**PROBLEMS AND TASKS**.
1. Update the shrinker patch thread by writing out the part that opens with the words containing "Pavel Tikhomirov <ptikhomirov@xxxxxxxxxxxxx>" and closes with "issue on it.", with "isolation" changed to "separation".
2. In the shrinker patch thread, why does Dave Chinner call the phrase "fixing all shrinkers" a bit of hyperbole?
3. Resume the shrinker patch thread from its last sentence.

**SOURCE TEXT**.
^^^^

Re: [PATCH] mm: fix hanging shrinker management on long do_shrink_slab

Pavel Tikhomirov <ptikhomirov@xxxxxxxxxxxxx> · Thu, 19 Dec 2019 10:35:57 +0000

On 12/10/19 4:20 AM, Dave Chinner wrote:
> On Fri, Dec 06, 2019 at 09:11:25AM -0800, Shakeel Butt wrote:
>> On Thu, Dec 5, 2019 at 6:10 PM Dave Chinner <david@xxxxxxxxxxxxx> wrote:
>>> If a shrinker is blocking for a long time, then we need to
>>> work to fix the shrinker implementation because blocking is a much
>>> bigger problem than just register/unregister.
>>>
>>
>> Yes, we should be fixing the implementations of all shrinkers and yes
>> it is bigger issue but we can also fix register/unregister isolation
>> issue in parallel. Fixing all shrinkers would a tedious and long task
>> and we should not block fixing isolation issue on it.
> 
> "fixing all shrinkers" is a bit of hyperbole - you've identified
> only one instance where blocking is causing you problems. Indeed,
> most shrinkers are already non-blocking and won't cause you any
> problems at all.

^^^^

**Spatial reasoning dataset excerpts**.
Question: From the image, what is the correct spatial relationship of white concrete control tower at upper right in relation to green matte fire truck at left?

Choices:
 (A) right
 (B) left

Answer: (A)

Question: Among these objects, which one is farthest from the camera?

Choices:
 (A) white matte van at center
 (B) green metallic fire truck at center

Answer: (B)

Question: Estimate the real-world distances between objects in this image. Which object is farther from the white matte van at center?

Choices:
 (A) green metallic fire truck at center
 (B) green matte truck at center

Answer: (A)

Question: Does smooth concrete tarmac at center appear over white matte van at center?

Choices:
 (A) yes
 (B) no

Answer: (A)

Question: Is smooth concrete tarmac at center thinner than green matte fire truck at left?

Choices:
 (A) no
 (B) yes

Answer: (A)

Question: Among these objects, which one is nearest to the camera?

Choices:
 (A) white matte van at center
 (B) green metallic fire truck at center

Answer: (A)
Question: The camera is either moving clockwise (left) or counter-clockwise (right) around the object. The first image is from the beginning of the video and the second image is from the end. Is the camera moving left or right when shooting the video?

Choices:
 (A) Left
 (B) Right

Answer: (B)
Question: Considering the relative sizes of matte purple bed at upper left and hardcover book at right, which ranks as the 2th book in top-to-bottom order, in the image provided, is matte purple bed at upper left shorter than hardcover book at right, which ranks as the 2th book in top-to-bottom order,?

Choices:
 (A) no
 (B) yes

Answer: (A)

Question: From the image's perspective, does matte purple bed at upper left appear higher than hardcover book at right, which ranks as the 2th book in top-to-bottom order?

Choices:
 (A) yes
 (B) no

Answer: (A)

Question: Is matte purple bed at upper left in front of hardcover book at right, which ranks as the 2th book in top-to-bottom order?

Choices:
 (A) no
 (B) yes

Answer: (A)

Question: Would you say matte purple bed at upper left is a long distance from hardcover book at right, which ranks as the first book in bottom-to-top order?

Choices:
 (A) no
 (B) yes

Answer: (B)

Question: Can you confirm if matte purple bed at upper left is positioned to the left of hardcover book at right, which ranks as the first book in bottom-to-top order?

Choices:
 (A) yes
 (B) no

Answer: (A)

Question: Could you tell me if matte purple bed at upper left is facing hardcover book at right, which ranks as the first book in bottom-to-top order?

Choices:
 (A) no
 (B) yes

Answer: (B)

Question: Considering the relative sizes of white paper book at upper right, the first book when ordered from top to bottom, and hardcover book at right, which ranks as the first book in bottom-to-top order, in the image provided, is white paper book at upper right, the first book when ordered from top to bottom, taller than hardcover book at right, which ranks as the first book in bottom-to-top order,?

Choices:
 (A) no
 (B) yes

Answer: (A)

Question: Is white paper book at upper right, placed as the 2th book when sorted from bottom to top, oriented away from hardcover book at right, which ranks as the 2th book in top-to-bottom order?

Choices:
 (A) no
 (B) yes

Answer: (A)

^^^^

**TASK RESULTS**.
1.
Pavel Tikhomirov <ptikhomirov@xxxxxxxxxxxxx> · Thu, 19 Dec 2019 10:35:57 +0000

On 12/10/19 4:20 AM, Dave Chinner wrote:
> On Fri, Dec 06, 2019 at 09:11:25AM -0800, Shakeel Butt wrote:
>> On Thu, Dec 5, 2019 at 6:10 PM Dave Chinner <david@xxxxxxxxxxxxx> wrote:
>>> If a shrinker is blocking for a long time, then we need to
>>> work to fix the shrinker implementation because blocking is a much
>>> bigger problem than just register/unregister.
>>>
>>
>> Yes, we should be fixing the implementations of all shrinkers and yes
>> it is bigger issue but we can also fix register/unregister separation
>> issue in parallel. Fixing all shrinkers would a tedious and long task
>> and we should not block fixing separation issue on it.

2. He says that only one instance of blocking causing problems has been identified. He adds that most shrinkers are already non-blocking and won't cause any problems at all.

3.
> 
>>> IOWs, we already know that cycling a global rwsem on every
>>> individual shrinker invocation is going to cause noticable
>>> scalability problems. Hence I don't think that this sort of "cycle
>>> the global rwsem faster to reduce [un]register latency" solution is
>>> going to fly because of the runtime performance regressions it will
>>> introduce....
>>>
>>
>> I agree with your scalability concern (though others would argue to
>> first demonstrate the issue before adding more sophisticated scalable
>> code).
> 
> Look at the git history. We *know* this is a problem, so anyone
> arguing that we have to prove it can go take a long walk of a short
> plank....
> 
>> Most memory reclaim code is written without the performance or
>> scalability concern, maybe we should switch our thinking.
> 
> I think there's a lot of core mm and other developers that would
> disagree with you there. With respect to shrinkers, we've been
> directly concerned about performance and scalability of the
> individual instances as well as the infrastructure for at least the
> last decade....
> 
> Cheers,
> 
> Dave.
> 

Thanks a lot for your replies, now I see that the core of the problem is 
in nfs hang, before that I was unsure if it's OK to have such a hang in 
do_shrink_slab.

I have a possibly bad idea on how my patch can still work. What if we 
use unlock/refcount way only for nfs-shrinkers? It will still give a 
performance penalty if one has many nfs mounts, but for those who has 
little number of nfs mounts the penalty would be less. And this would be 
a small isolation improvement for nfs users.

-- 
Best regards, Tikhomirov Pavel
Software Developer, Virtuozzo.